Rugby Australia was apparently sorry for the whole thing. "While it was not Rugby Australia's intention, Rugby Australia acknowledges and apologises for any hurt or harm caused to the Folaus."
"Similarly, Mr Folau did not intend to hurt or harm the game of rugby and acknowledges and apologises for any hurt or harm caused."
In other words, read any damn thing you like into the rights and wrongs. Because really, if Rugby Australia is genuinely sorry for "any harm or hurt" visited on the Folaus, does that mean Folau's reiteration on social media that gays are doomed to go to hell, after promising he wouldn't do it again, was okay?
Does it mean that not only should he not have been sacked in the first place, but he should also now be welcomed back into the Wallabies?
And if Folau is truly sorry for "any hurt or harm" he brought to rugby does that mean he'll feel he needs to do the honourable thing and refuse to accept the settlement (whether it's a mere $200,000 or a more likely $5 million)?
I think we know the answers to all those questions, and, while we're in vaguely biblical territory, most of us would expect to hear that hell froze over before Folau pulls on a Wallaby jersey again, or he decides he shouldn't take the money.
The size of the lump of cash Folau has won from Rugby Australia can't be made public, but how substantial it is may decide the future of Raelene Castle, the CEO of RA.
It's common knowledge rugby in Australia is cash-strapped, so if the Folau bundle is big enough to push the sport to the financial brink the buck is likely to stop on Castle's desk.
I have to freely admit to a bias in this story. In the 1990s, when she was a marketing manager at Fuji Xerox in Auckland, Castle and a mutual friend spent a weekend with my wife and myself at our bach at Waihi Beach. Raelene was hugely good-hearted and likeable, and also as crazy on sport as anyone I've ever met.
When she was appointed as head of RA in 2017 I speculated in print that she'd have to battle grumpy old men in Sydney like Alan Jones, who would resent her on three grounds - that she was younger than them, a female, and a New Zealander.
I would never have dreamed that her biggest threat might be from an open-faced, hugely gifted player, whose personal beliefs would include thinking that the Australian bushfires were punishment from God for Australia making same-sex marriage legal.
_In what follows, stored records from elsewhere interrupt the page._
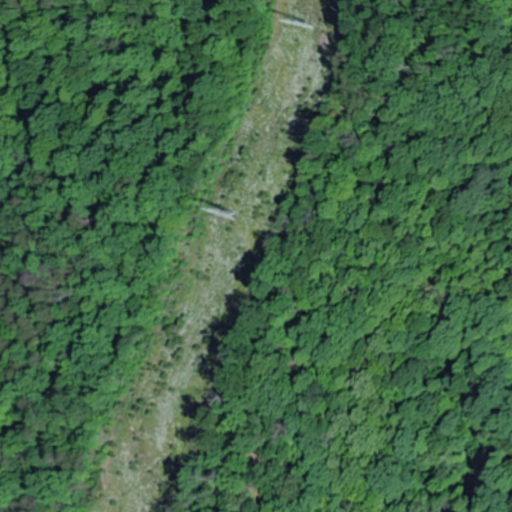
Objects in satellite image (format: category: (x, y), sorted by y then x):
power tower: (310, 20)
power tower: (222, 209)
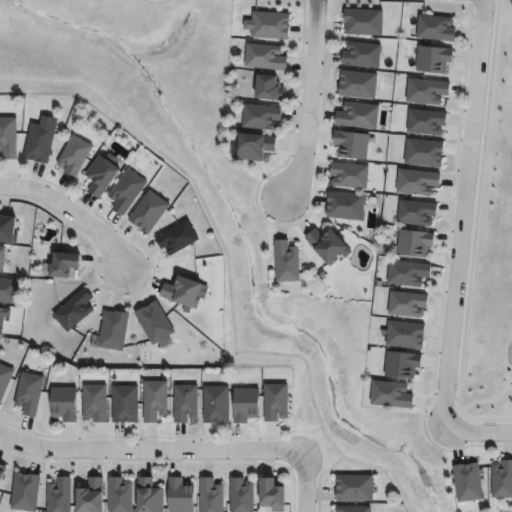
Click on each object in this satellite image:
building: (362, 22)
building: (361, 23)
building: (267, 25)
building: (267, 26)
building: (436, 28)
building: (434, 29)
building: (360, 54)
building: (360, 56)
building: (264, 57)
building: (263, 58)
building: (433, 60)
building: (432, 61)
building: (357, 84)
building: (356, 85)
building: (266, 87)
building: (267, 90)
building: (426, 91)
building: (425, 92)
road: (310, 100)
building: (357, 116)
building: (261, 117)
building: (356, 117)
building: (259, 118)
building: (426, 122)
building: (424, 123)
building: (7, 137)
building: (7, 137)
building: (37, 142)
building: (38, 143)
building: (350, 145)
building: (252, 147)
building: (350, 147)
building: (252, 148)
building: (422, 152)
building: (423, 153)
building: (73, 155)
building: (73, 156)
building: (99, 174)
building: (100, 175)
building: (348, 175)
building: (348, 176)
building: (416, 181)
building: (416, 182)
building: (125, 191)
building: (126, 191)
building: (345, 206)
building: (344, 207)
building: (147, 212)
building: (148, 212)
building: (415, 213)
building: (416, 213)
road: (71, 214)
building: (5, 227)
building: (8, 229)
building: (176, 237)
building: (176, 238)
road: (459, 242)
building: (413, 243)
building: (415, 243)
building: (327, 246)
building: (325, 248)
building: (0, 250)
building: (1, 258)
park: (492, 258)
building: (285, 262)
building: (285, 262)
building: (59, 263)
building: (62, 266)
building: (407, 273)
building: (407, 273)
road: (226, 284)
building: (7, 290)
building: (8, 290)
building: (179, 291)
building: (182, 292)
building: (406, 304)
building: (407, 304)
building: (72, 310)
building: (73, 310)
building: (3, 314)
building: (3, 320)
building: (152, 322)
building: (153, 322)
building: (111, 330)
building: (112, 331)
building: (404, 334)
building: (403, 335)
building: (400, 365)
building: (402, 365)
building: (4, 378)
building: (4, 378)
building: (27, 393)
building: (29, 393)
building: (389, 395)
building: (390, 395)
building: (153, 400)
building: (154, 400)
building: (93, 402)
building: (275, 402)
building: (67, 403)
building: (94, 403)
building: (184, 403)
building: (186, 403)
building: (275, 403)
building: (63, 404)
building: (123, 404)
building: (124, 404)
building: (215, 404)
building: (216, 404)
building: (245, 405)
building: (246, 405)
road: (174, 452)
building: (2, 471)
building: (2, 471)
building: (501, 478)
building: (501, 480)
building: (467, 481)
building: (467, 482)
building: (353, 487)
building: (353, 488)
building: (24, 492)
building: (24, 492)
building: (119, 494)
building: (271, 494)
building: (118, 495)
building: (180, 495)
building: (210, 495)
building: (240, 495)
building: (241, 495)
building: (57, 496)
building: (58, 496)
building: (89, 496)
building: (90, 496)
building: (148, 496)
building: (179, 496)
building: (209, 496)
building: (275, 496)
building: (147, 497)
building: (350, 509)
building: (351, 509)
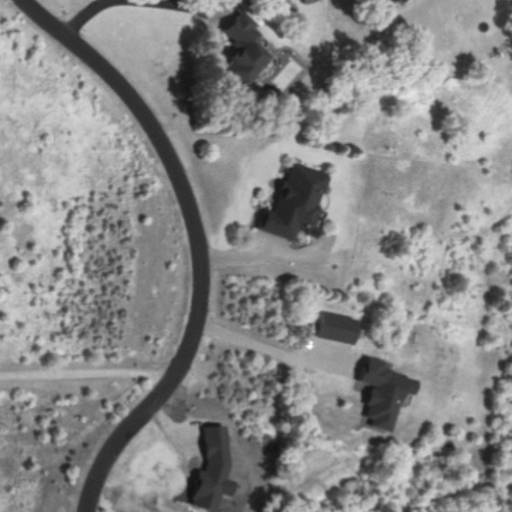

In the same week as the Folau settlement, came the admission from Cooper that, yep, he had intended to knee McCaw in the head in a Bledisloe Cup test in Brisbane in 2011 while McCaw was lying defenceless on the ground.
That year's Rugby World Cup in New Zealand was only five weeks away. Tokoroa-born and bred Cooper decided the best way to deal with the abuse that was raining down from Kiwi fans was to say that he embraced it. He said he liked being Public Enemy No 1 in New Zealand.
It made him play better. He even suggested it was a sign of the respect he was held in by Kiwi fans.
There's no record of whether the producers of a follow-up to the 1994 movie Dumb And Dumber tried to contact Cooper to feature in the sequel.
The only smart voice in the room was Cooper's grandmother, who tried to calm things down. In Kaikohe, Cooper's nana, Millie, sprang to his defence. "He's a good boy," she said. "He loves children and he loves the old people. He's not a whakahihi [arrogant] boy."
Now, in giving details in a podcast of his apology some years after 2011 to McCaw, Cooper at once manages to sound genuine, while also making himself look just as painfully naive as his statements all those years ago did.
Cooper says he saw McCaw at an airport. "It's not that he didn't care or he did care but, when I said sorry to him, I confronted it and said, 'I really looked up to you as a kid, you were my idol, everyone in New Zealand loves you and I loved you, so when I played against you it was just emotion, passion took over, you were playing dirty on me and I kneed you.' He's one of the best at [dirty play]."
Sadly no camera was there to capture McCaw's reaction to the "you were playing dirty on me and I kneed you" line.
But I'm inclined to think that even McCaw, the most self-contained rugby player in All Black history, might have found it hard not to burst out laughing.